# What this task involves
Return the listing below unchanged, minus its pictures.
Dataset entries: Begin
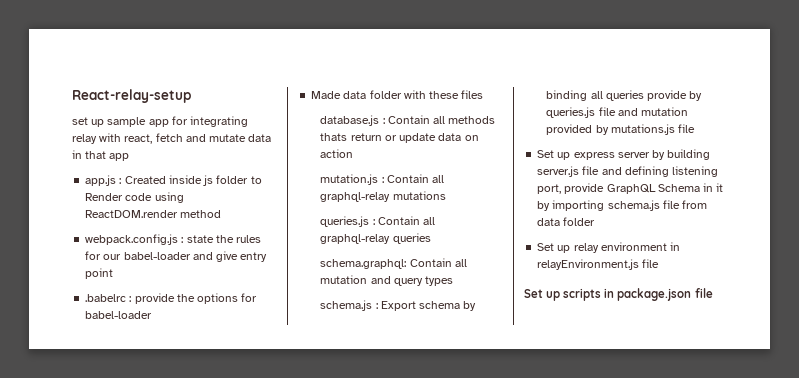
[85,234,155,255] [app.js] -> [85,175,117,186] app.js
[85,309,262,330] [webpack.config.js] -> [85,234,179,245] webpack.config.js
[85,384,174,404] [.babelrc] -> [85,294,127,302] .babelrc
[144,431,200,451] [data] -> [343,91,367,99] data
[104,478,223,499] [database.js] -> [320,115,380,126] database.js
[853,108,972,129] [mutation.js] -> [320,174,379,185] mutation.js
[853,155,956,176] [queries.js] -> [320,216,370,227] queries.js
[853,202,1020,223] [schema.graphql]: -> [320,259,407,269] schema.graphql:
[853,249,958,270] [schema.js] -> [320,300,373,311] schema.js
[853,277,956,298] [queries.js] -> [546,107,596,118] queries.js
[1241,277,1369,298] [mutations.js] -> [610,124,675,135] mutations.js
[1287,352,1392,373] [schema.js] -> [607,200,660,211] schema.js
Dataset entries: End
# Answer for this exercise
[85,234,155,255] [app.js] -> [85,175,117,186] app.js
[85,309,262,330] [webpack.config.js] -> [85,234,179,245] webpack.config.js
[85,384,174,404] [.babelrc] -> [85,294,127,302] .babelrc
[144,431,200,451] [data] -> [343,91,367,99] data
[104,478,223,499] [database.js] -> [320,115,380,126] database.js
[853,108,972,129] [mutation.js] -> [320,174,379,185] mutation.js
[853,155,956,176] [queries.js] -> [320,216,370,227] queries.js
[853,202,1020,223] [schema.graphql]: -> [320,259,407,269] schema.graphql:
[853,249,958,270] [schema.js] -> [320,300,373,311] schema.js
[853,277,956,298] [queries.js] -> [546,107,596,118] queries.js
[1241,277,1369,298] [mutations.js] -> [610,124,675,135] mutations.js
[1287,352,1392,373] [schema.js] -> [607,200,660,211] schema.js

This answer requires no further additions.